It is worse than that.  If you consider only the set of valid, and
well-formed XHTML 1.1 documents, it is the case that parsing all such
documents as text/html will produce a DOM, but it is not the case that
all such DOMs will be identical to the ones produced if the same sources
were parsed as application/xhtml+xml.

More info: http://wiki.whatwg.org/wiki/HTML_vs._XHTML

Most of the differences deal with things like titles, textarea, scripts,
and style elements.  Also, <![CDATA[...]]> ends up being treated as a
comment in HTML.

The first observation is that even the Microdata proposal in the current
HTML 5 specification doesn't meet the criteria specified above(*), as
titles which contain the strings "&amp;" or "&lt;" will produce
different triples when those documents are parsed as text/html vs
application/xhtml+xml.

As an aside: for purposes of this discussion, I suggest adopting the
approach of identifying content based on the MIME type.  My weblog, for
example, is only XHTML when served to browsers that support
application/xhtml+xml.  For all other browsers (e.g. Lynx, IE8), it is
simply HTML.  I also suggest dropping version numbers when referring to
HTML or XHTML.

>> Sometimes an RDFa parser, dealing with HTML,
>> will hit a situation where it needs to generate an XMLLiteral from
>> non-wellformed HTML. In these situations, it seems to me that we have a
>> choice of three potential "the parser MUST" actions, all of which are
>> roughly consistent with RDFa in XHTML:
>>
>> 1. The parser MUST ignore this triple altogether. A simple solution, and
>> it means that the HTML graph would be a subset of the XHTML graph. RDF
>> vocabularies are generally defined so that if a graph G is true, then
>> any graph H such that H is a subset of G is also true.
> 
> The XHTML parser can't ignore the triple due to a parser error, or if it
> corrects the parser error, shouldn't output the malformed XMLLiteral.
> 
> The HTML5lib parser will never see that the XMLLiteral was malformed.
> 
>> 2. The parser MUST add the triple to the graph as normal, but MUST NOT
>> set the literal's datatype to XMLLiteral. They could either leave the
>> literal as an untyped literal (that happened to have a lot of angled
>> brackets in it) or perhaps set it to some HTMLLiteral datatype of our
>> own concoction.
> 
> This would be a problem because the XML-based parser implementations
> would switch the datatype of the object to something like
> XMLCharacterStream, while the html5lib parser would output an XMLLiteral.
> 
> I don't believe that there is any such thing as an malformed XMLLiteral
> in HTML5... is there? Can anybody think of an example of an invalid
> XMLLiteral in an html5 parser?

<div about="#foo" xmlns:dc="http://purl.org/dc/elements/1.1/">
   <span property="dc:description"><a$></span>
</div>

>> 3. The parser MUST coerce the HTML fragment into a well-formed (but not
>> necessarily valid) XHTML fragment. The HTML5 draft gives us decent
>> algorithms for doing this.
> 
> It does, but HTML5 has nothing to do with XHTML1.1 and XHTML2 - why
> should we apply HTML5's parsing rules to XHTML1.1 and XHTML2 documents?

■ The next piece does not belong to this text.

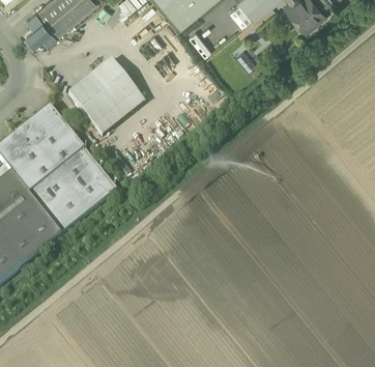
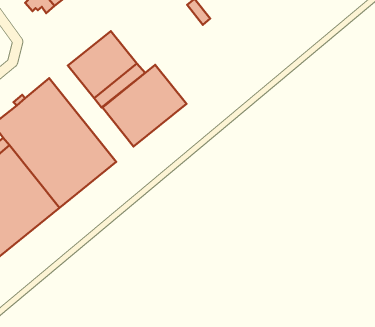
building: none -> [102,65,186,146]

Browsers will apply HTML parsing rules to XHTML1.1 documents served as
text/html.  This can affect the triples produced by jquery.rdfa.js.

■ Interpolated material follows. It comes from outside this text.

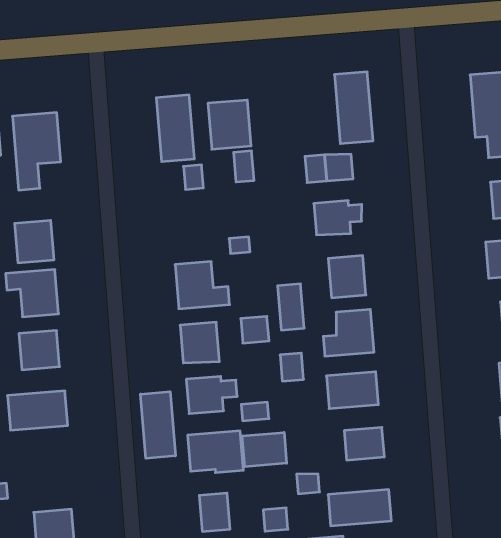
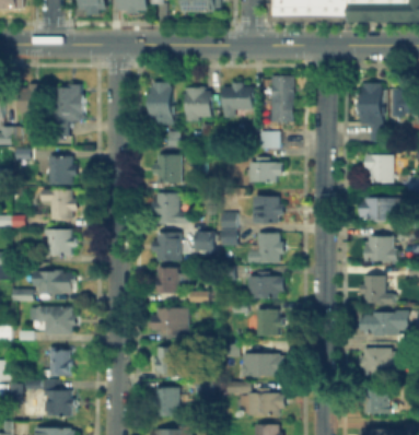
building: none -> [223,86,252,120]
building: none -> [154,157,181,184]
building: [141,392,175,458] -> none
building: [242,432,287,467] -> none
building: none -> [34,308,71,334]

> I don't think that this is something we can 'MUST' ourselves out of...
> relaxing the conformance requirements to not include XMLLiterals seems
> to be a mechanism that would:
> 
> a) Allow variance in IF and HOW XMLLiterals are generated - which will
> vary based on if a document is being parsed by a SAX-based XML parser in
> XHTML1.1, or a DOM-based Javascript parser in HTML5.
> b) Not automatically disqualify all DOM-based HTML5 implementations, or
> non-raw-stream-based XHTML1.1 implementations.
> 
> Although, even this approach bothers me quite a bit... as does getting
> rid of XMLLiterals all-together.

There are a set of documents which will produce the same RDF triples
independent of whether the document is processed as text/html vs
application/xhtml+xml.

1) I suggest that the syntaxes for RDFa in application/xhtml+xml vs RDFa
in text/html not be considered separately, but be developed together and
with an eye towards maximizing the set mentioned above.

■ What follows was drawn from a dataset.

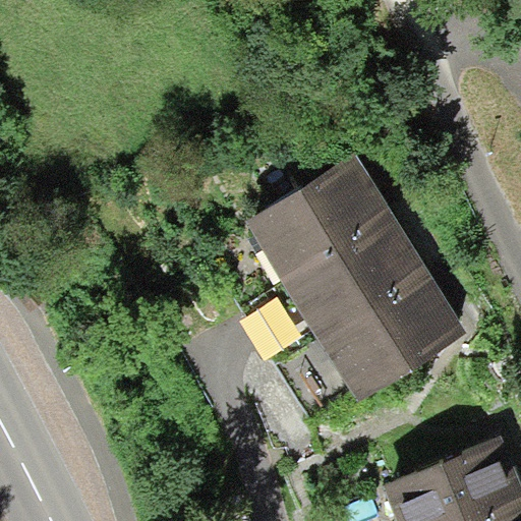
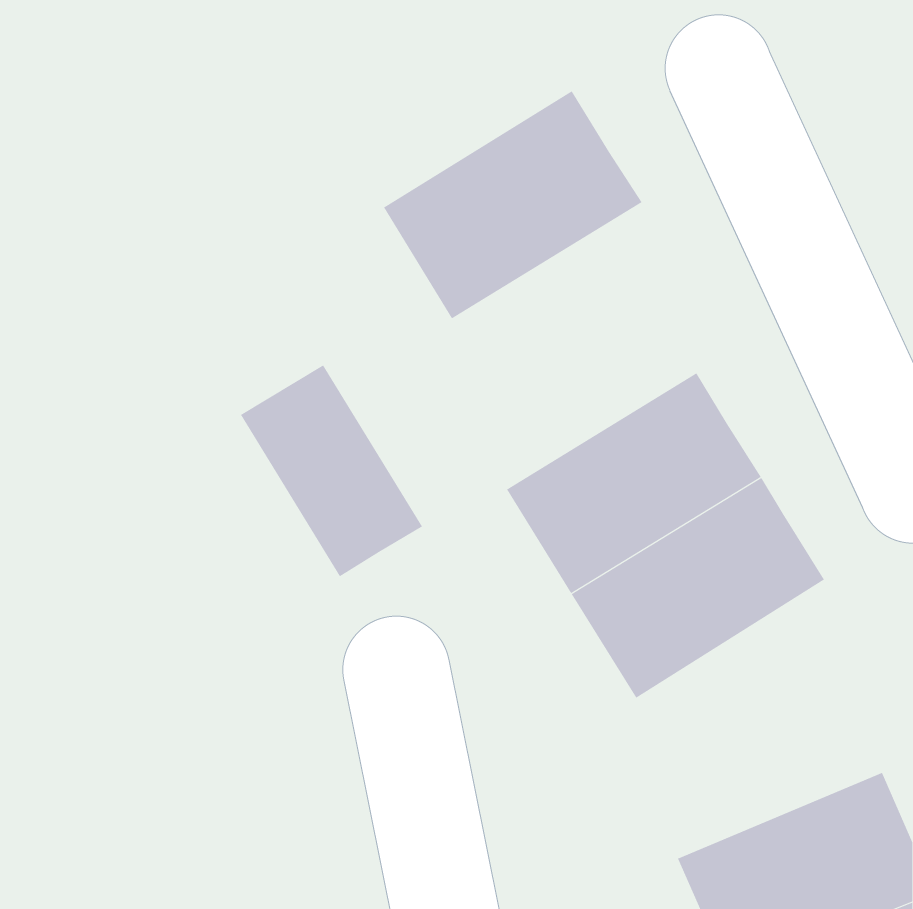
building: [247,154,394,283] -> [383,90,642,319]
building: none -> [240,364,423,577]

2) (in the fullness of time) it would be helpful if there were a
validator which identified documents which cause different triples to be
produced.  If such a tool also identifies other conformance issues with
the document, it would be helpful to have an option to turn the
reporting of such issues off as with many documents this will obscure
the set of errors that affect the production of triples.

3) Test cases should be produced with the goal of ensuring that parsers
looking to produce RDF triples (whether it be from microformats,
microdata, or RDFa) respect the MIME type of the document.

> -- manu

- Sam Ruby

(*) I don't know whether this is an oversight, or even a problem, but
when looking into the HTML5 draft, I couldn't find where itemprop
attributes have any effect on the RDF triples produced.
Received on Wednesday, 27 May 2009 06:06:26 UTC